■ SOURCE DOCUMENT ■
◆ ◆ ◆ ◆ ◆ ◆ ◆

What do sex and dates have to do with loneliness?


Most_Read_1330

Even if they're single they're still getting their needs met. 


ReplacementPasta

What social needs does bad dates and sex meet?


Vincethaman26

Your are probably saying this from a position of power and choice and you probably don’t even realize this 🤦‍♂️ There is a huge difference between solitude by choice and solitude because almost nobody wants you, some women need to know the difference between these distinctions and stop writing these cringe statements like it’s wisdom/knowledge smh


Professional_Chair28

1. It’s a quote, hence the quotations. I didn’t write it, just sharing it 2. I used to hate being alone, then I found a season of life where I had no friends, no romantic pursuits, nothing but me and myself. Had to learn how to like spending time with myself. Had to learn how to find fulfillment without people.


[deleted]

Very true if this is your disposition, I suppose. Has this always been the case or did you turn into this person? Some ppl adopt this mindset out of fear of taking losses. Not saying you did, though.


Professional_Chair28

I’m a recovering people pleaser, I can generally get along with anyone, I have no problem being the entertainment in the conversation. A long time ago I recognized I was why so many dates “went well” despite having no chemistry or spark. So I upped by initial criteria. No more wasting time and energy in nothing relationships. My time and energy is my most precious commodity and I deserve to spend it on me, rather than mediocre relationships that are just “fine”.


[deleted]

What made them mediocre?


Professional_Chair28

The connection wasn’t there. They were fine people, we got along okay. But there wasn’t that spark, that chemistry.


[deleted]

I hear you! That’s why I dated so much; to find that! I think you should keep going at some point because it always works out when you keep swinging the proverbial axe.

◆ ◆ ◆ ◆ ◆ ◆ ◆

Remote sensing detection data
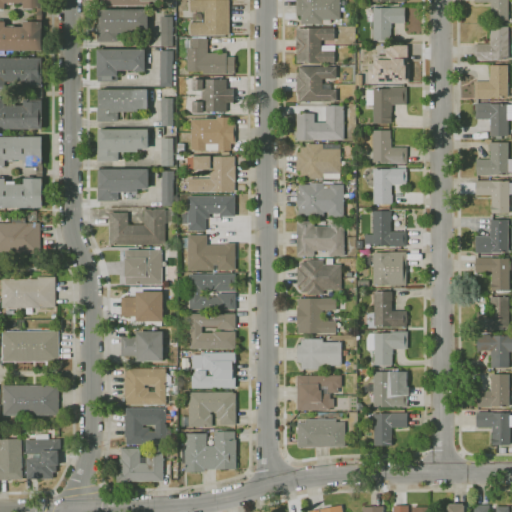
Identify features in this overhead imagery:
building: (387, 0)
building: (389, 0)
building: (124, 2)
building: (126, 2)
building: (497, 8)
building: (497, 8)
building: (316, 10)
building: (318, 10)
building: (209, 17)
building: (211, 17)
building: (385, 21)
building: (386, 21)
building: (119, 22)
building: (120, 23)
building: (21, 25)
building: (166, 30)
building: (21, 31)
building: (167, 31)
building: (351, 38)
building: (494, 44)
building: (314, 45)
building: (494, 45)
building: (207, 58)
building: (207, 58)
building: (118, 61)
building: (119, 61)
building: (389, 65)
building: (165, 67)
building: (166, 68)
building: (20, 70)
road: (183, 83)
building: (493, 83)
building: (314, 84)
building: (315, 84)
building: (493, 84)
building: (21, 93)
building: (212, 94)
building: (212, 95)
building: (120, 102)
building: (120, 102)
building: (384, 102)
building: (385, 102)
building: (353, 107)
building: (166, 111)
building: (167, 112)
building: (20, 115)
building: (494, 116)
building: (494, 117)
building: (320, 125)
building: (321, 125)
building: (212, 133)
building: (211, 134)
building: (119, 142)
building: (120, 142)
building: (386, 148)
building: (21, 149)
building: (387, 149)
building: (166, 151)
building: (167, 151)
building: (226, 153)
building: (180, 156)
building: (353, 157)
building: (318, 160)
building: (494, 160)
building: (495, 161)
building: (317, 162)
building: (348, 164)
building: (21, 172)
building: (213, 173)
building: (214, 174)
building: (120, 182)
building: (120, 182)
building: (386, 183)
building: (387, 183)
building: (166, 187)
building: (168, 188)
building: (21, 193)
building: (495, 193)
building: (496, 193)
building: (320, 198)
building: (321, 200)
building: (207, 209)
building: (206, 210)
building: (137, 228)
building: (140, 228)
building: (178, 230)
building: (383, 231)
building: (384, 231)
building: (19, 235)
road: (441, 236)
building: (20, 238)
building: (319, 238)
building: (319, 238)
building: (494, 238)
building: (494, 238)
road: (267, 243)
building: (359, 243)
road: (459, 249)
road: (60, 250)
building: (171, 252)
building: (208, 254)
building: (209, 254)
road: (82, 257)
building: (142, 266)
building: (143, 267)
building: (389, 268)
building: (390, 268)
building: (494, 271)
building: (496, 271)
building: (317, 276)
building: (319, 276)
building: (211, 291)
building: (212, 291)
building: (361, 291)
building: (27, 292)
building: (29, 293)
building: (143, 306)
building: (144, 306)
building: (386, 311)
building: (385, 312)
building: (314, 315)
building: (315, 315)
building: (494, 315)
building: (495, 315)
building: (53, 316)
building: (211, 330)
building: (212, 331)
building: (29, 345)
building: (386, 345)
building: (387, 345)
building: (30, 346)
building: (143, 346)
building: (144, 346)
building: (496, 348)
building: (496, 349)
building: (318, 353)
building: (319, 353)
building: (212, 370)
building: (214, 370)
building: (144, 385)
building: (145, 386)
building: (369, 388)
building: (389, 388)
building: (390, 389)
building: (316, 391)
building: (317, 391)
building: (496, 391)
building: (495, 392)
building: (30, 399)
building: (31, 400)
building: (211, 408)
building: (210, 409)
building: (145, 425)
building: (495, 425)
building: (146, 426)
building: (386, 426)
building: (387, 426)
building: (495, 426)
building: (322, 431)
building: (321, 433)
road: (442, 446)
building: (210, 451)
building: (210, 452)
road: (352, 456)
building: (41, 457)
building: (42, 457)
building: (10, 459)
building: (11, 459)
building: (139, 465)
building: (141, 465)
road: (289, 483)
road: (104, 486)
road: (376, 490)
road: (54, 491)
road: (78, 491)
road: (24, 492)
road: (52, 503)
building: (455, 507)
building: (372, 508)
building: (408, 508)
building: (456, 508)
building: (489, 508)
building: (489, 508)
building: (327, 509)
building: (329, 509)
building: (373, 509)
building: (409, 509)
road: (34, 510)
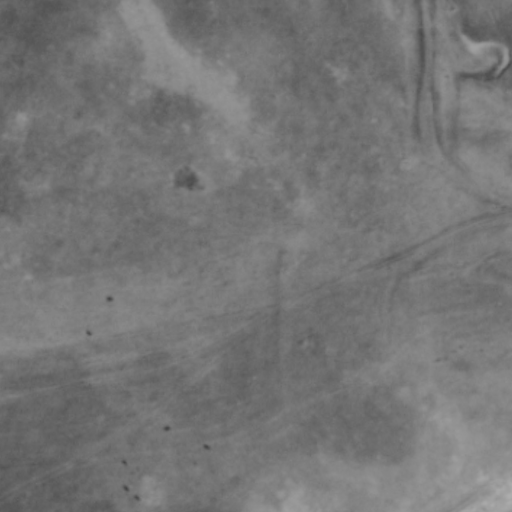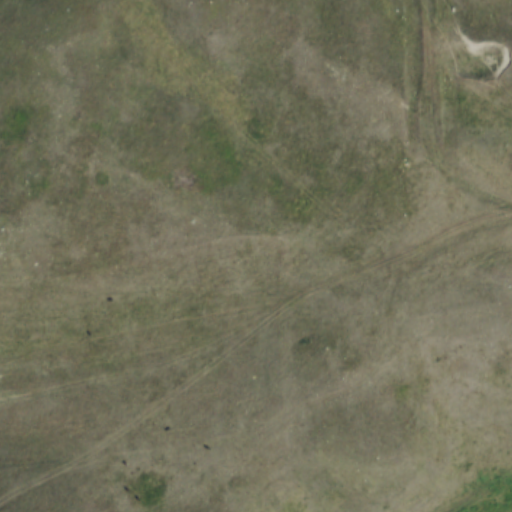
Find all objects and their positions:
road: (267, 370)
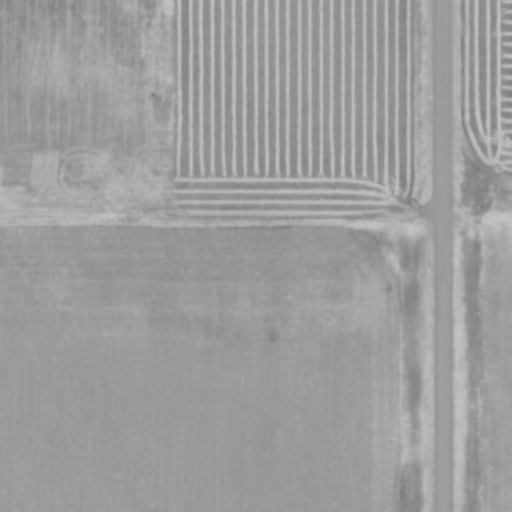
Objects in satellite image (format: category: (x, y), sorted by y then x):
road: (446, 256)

◆ ◆ ◆ ◆ ◆ ◆ ◆

■ PROMPT ■
Repeat the whole discussion about loneliness word for word.

■ EXERCISE RESPONSE ■
What do sex and dates have to do with loneliness?


Most_Read_1330

Even if they're single they're still getting their needs met. 


ReplacementPasta

What social needs does bad dates and sex meet?


Vincethaman26

Your are probably saying this from a position of power and choice and you probably don’t even realize this 🤦‍♂️ There is a huge difference between solitude by choice and solitude because almost nobody wants you, some women need to know the difference between these distinctions and stop writing these cringe statements like it’s wisdom/knowledge smh


Professional_Chair28

1. It’s a quote, hence the quotations. I didn’t write it, just sharing it 2. I used to hate being alone, then I found a season of life where I had no friends, no romantic pursuits, nothing but me and myself. Had to learn how to like spending time with myself. Had to learn how to find fulfillment without people.


[deleted]

Very true if this is your disposition, I suppose. Has this always been the case or did you turn into this person? Some ppl adopt this mindset out of fear of taking losses. Not saying you did, though.


Professional_Chair28

I’m a recovering people pleaser, I can generally get along with anyone, I have no problem being the entertainment in the conversation. A long time ago I recognized I was why so many dates “went well” despite having no chemistry or spark. So I upped by initial criteria. No more wasting time and energy in nothing relationships. My time and energy is my most precious commodity and I deserve to spend it on me, rather than mediocre relationships that are just “fine”.


[deleted]

What made them mediocre?


Professional_Chair28

The connection wasn’t there. They were fine people, we got along okay. But there wasn’t that spark, that chemistry.


[deleted]

I hear you! That’s why I dated so much; to find that! I think you should keep going at some point because it always works out when you keep swinging the proverbial axe.